Для Алисы Фрейндлих каждый спектакль – высота, которую надо взять, высоко прыгнув. Сцена из спектакля «Уроки танго и любви».
Фото с официального сайта Алисы Фрейндлих
На прошлой неделе в Петербурге, в бывшем Дворце пионеров, который ныне носит гордое звание концертного зала «Карнавал», сыграли премьеру спектакля «Уроки танго и любви». Билеты спрашивали на Невском, зал был забит до отказа – в Петербурге обожают Алису Фрейндлих, а в новом спектакле у нее главная роль.
«Уроки...» отчасти повторяют, отчасти продолжают сюжет «Квартета», с которым Фрейндлих и ее коллеги по БДТ раз-два в месяц приезжают на гастроли в Москву. Но в «Квартете» – история о четырех старых актерах, бывших оперных знаменитостях, которые однажды решают повторить былой успех своего квартета, а в новом спектакле Фрейндлих играет бывшую танцовщицу, по которой когда-то сходил с ума Париж, и вдруг звонок продюсера внушает ей надежду не только получить высокий гонорар, но и исполнить в зале «Олимпия» свой коронный танец. Пьеса, написанная актрисой Валентиной Аслановой, простодушна, даже наивна, но от многих других антреприз, помимо, конечно, главного – игры Фрейндлих, «Уроки танго...» отличает еще и довольно качественное проработанное окружение: когда звезда на время покидает сцену, паузы заполняют качественные хореографические репризы некоего «Крепостного балета», руководитель которого Елена Прокопьева стала и режиссером спектакля. Драматические диалоги героиня Фрейндлих ведет со своей домработницей и дальней родственницей Симоной, роль которой исполнила дочь актрисы Варвара Владимирова. Редко когда соглашающаяся на интервью, в этот раз Алиса Бруновна согласилась поговорить – минут 20, перед тем как начать гримироваться. В театр она приходит заранее, чтобы успеть перед началом еще пройти какие-то сцены и, как она сама говорит, «растанцеваться». В самом спектакле помимо замечательной игры Фрейндлих восхищает и даже срывает аплодисменты потрясающей своей физической формой.
– Алиса Бруновна, о Марии Ермоловой сохранились воспоминания, что она страшно боялась опоздать и, в частности, на вокзал приезжала часа за четыре до подачи поезда. На меня произвело впечатление, что если она приезжала до спектакля не за четыре часа, а за три, то считала, что опоздала. Что для вас считается опозданием на спектакль?
– Ой, на спектакль у меня, слава богу, не было опозданий...
——
§ Задание: Кто, судя по тексту о премьере «Уроков танго и любви», стал режиссером этого спектакля?

§ Записи коллекции:
——
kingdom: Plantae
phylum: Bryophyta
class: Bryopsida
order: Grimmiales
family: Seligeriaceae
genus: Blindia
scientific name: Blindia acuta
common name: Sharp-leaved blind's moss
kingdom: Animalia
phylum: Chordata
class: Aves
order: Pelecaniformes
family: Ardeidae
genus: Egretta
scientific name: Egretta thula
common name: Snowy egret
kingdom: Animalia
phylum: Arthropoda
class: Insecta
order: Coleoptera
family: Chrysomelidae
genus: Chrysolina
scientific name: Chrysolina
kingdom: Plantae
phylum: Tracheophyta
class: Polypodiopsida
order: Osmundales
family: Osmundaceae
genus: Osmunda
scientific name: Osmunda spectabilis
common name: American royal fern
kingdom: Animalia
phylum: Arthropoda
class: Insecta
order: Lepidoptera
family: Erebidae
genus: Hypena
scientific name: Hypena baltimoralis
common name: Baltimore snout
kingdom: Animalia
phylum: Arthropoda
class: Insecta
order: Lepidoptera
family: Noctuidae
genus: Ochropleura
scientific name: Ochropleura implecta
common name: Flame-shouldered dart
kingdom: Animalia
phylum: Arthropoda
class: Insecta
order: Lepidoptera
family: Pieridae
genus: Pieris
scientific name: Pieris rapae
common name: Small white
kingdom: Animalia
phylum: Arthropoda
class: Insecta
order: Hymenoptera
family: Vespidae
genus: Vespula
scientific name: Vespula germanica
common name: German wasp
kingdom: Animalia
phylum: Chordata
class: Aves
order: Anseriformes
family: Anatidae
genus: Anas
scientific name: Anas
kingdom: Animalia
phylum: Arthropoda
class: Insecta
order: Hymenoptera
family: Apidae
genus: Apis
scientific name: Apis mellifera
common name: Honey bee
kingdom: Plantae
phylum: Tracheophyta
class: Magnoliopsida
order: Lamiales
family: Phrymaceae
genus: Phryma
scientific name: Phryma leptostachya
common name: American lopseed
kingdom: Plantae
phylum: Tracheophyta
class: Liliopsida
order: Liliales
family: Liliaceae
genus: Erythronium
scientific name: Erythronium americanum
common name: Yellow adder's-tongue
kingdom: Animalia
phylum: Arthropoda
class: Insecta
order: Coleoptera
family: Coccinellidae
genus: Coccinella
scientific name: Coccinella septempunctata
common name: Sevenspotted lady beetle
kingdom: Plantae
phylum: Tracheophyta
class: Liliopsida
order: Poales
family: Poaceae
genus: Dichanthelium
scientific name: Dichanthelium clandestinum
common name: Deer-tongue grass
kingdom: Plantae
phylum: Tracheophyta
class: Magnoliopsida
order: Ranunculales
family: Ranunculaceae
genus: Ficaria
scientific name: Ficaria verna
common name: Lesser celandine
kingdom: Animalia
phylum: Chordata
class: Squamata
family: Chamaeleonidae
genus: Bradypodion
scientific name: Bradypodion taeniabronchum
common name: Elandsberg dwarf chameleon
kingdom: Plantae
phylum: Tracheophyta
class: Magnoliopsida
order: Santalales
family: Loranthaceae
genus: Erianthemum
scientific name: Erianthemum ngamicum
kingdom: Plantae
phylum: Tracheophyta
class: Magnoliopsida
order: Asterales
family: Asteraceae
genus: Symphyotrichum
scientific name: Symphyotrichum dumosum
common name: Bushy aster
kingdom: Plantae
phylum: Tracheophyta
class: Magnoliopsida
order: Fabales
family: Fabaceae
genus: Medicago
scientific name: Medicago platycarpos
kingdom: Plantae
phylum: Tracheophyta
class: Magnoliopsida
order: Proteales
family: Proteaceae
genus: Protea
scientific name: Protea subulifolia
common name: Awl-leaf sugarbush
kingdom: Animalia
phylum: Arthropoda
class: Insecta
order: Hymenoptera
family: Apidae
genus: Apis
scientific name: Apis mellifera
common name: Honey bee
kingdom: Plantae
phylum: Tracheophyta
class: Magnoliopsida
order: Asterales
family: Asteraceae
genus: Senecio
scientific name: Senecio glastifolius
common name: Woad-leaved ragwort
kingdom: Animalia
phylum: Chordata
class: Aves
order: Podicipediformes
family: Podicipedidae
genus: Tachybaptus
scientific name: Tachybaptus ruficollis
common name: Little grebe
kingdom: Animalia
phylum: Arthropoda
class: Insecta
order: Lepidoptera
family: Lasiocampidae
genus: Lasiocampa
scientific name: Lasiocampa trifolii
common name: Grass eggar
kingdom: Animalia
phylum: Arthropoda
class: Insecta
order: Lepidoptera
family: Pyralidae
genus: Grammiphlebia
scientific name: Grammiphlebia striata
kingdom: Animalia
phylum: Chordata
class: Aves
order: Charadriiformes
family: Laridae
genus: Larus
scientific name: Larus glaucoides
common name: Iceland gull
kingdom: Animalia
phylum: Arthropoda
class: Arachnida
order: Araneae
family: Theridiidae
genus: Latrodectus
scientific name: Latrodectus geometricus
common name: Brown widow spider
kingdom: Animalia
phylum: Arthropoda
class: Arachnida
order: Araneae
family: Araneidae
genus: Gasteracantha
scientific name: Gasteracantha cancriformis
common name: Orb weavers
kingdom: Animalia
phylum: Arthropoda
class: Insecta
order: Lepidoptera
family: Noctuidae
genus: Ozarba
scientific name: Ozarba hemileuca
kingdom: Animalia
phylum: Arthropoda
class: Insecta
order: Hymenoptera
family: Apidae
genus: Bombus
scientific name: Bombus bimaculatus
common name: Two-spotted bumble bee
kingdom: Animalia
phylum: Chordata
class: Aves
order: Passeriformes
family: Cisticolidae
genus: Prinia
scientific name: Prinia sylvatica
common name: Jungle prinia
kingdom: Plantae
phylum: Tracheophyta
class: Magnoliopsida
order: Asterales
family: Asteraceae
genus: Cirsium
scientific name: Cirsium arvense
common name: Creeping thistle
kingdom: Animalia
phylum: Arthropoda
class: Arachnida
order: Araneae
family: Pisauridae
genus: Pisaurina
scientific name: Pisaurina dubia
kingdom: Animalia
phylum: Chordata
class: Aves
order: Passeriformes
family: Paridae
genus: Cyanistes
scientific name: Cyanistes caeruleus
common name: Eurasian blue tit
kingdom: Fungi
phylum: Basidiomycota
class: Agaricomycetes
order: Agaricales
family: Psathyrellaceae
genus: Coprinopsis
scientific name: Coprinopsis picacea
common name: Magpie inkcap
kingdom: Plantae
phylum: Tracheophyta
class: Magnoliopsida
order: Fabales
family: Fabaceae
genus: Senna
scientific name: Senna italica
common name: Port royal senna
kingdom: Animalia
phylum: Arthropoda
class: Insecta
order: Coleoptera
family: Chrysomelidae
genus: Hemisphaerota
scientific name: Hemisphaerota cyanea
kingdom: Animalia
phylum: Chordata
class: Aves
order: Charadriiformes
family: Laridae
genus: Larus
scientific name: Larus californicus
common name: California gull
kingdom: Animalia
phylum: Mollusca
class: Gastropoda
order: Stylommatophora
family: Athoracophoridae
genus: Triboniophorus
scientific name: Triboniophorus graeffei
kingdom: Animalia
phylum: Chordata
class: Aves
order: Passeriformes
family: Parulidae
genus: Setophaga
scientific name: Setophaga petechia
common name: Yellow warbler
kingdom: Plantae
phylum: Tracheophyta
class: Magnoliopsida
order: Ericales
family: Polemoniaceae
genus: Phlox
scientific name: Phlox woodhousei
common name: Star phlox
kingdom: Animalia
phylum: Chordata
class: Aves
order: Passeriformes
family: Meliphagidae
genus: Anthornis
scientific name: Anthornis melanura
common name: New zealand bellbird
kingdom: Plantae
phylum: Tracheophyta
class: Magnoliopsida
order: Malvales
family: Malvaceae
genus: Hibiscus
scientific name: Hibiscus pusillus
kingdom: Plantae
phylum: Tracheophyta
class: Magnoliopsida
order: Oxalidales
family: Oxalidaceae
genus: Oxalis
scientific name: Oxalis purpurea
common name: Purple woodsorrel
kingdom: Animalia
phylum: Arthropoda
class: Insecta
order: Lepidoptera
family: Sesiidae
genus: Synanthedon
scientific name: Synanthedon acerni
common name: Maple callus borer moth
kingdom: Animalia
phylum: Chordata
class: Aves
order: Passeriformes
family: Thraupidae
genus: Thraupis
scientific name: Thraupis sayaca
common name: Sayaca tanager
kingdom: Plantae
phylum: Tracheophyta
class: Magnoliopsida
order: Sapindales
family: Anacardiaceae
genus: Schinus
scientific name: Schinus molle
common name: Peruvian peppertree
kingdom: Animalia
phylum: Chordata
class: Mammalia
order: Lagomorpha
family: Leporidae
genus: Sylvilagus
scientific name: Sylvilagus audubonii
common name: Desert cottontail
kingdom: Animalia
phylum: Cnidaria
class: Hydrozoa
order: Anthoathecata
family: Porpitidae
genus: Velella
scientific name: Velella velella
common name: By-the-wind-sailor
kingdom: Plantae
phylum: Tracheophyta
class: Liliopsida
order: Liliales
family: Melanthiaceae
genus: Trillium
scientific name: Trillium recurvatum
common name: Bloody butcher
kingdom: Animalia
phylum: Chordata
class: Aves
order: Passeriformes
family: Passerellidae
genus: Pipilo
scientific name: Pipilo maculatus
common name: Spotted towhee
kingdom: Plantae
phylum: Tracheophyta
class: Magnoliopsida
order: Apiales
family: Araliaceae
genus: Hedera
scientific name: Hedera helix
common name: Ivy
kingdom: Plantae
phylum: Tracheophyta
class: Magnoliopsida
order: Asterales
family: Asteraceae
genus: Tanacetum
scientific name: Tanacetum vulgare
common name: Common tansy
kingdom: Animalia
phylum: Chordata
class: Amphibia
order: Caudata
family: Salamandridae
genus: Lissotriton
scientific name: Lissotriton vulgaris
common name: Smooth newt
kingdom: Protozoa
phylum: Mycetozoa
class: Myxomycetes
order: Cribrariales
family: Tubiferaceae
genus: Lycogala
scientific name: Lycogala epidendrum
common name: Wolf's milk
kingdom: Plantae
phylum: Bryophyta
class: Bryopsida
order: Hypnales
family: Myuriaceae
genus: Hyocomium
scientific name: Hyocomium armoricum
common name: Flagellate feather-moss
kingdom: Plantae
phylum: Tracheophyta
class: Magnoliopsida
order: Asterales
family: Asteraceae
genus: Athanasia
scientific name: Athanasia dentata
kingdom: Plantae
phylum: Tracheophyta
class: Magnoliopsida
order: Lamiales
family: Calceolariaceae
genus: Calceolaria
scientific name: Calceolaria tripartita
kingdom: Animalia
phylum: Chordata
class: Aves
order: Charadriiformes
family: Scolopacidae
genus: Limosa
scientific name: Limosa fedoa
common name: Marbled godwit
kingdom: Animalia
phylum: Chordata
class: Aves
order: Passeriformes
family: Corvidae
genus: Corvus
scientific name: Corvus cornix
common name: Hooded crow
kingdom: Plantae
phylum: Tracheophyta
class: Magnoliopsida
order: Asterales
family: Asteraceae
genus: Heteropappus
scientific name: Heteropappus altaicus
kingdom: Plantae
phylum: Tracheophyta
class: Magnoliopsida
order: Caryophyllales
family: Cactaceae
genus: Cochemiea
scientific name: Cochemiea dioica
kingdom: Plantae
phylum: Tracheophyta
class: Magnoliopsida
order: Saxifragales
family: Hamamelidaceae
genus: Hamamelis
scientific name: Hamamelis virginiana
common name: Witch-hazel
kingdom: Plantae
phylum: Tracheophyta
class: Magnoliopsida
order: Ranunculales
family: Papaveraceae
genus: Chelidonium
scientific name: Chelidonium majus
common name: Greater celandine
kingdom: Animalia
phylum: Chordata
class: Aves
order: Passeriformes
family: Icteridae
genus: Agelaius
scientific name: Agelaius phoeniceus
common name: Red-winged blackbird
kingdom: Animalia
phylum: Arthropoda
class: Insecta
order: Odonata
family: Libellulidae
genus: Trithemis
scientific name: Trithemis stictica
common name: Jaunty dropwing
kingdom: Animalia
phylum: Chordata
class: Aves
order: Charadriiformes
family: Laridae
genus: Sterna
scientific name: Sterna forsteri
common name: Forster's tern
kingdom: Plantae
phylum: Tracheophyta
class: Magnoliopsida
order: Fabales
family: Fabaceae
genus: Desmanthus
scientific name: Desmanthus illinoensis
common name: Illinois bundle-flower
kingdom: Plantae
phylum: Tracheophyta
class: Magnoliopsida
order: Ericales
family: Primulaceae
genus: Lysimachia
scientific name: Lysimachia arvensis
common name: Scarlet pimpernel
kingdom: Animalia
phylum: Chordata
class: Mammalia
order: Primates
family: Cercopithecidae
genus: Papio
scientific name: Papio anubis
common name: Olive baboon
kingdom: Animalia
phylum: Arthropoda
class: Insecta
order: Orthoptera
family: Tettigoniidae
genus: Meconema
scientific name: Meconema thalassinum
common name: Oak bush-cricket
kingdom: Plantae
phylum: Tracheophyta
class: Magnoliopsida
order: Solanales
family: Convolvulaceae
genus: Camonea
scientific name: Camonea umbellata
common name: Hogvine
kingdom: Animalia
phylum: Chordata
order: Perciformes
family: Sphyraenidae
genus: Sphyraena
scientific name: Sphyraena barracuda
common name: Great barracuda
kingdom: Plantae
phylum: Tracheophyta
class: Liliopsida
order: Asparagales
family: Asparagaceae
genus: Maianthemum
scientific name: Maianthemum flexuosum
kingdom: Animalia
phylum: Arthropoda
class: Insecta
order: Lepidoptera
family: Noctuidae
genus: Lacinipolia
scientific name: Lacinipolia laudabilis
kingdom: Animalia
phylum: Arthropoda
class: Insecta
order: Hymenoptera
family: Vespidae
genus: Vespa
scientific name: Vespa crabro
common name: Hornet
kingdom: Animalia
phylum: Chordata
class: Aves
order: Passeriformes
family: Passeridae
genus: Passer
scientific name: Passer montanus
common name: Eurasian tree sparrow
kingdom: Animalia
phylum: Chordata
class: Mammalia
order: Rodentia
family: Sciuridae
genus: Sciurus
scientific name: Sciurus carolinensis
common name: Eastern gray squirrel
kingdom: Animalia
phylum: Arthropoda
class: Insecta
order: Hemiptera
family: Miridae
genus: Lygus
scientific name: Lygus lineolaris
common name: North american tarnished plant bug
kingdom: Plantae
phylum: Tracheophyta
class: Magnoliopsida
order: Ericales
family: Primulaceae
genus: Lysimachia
——
§ Ответ: Елена Прокопьева, руководитель «Крепостного балета».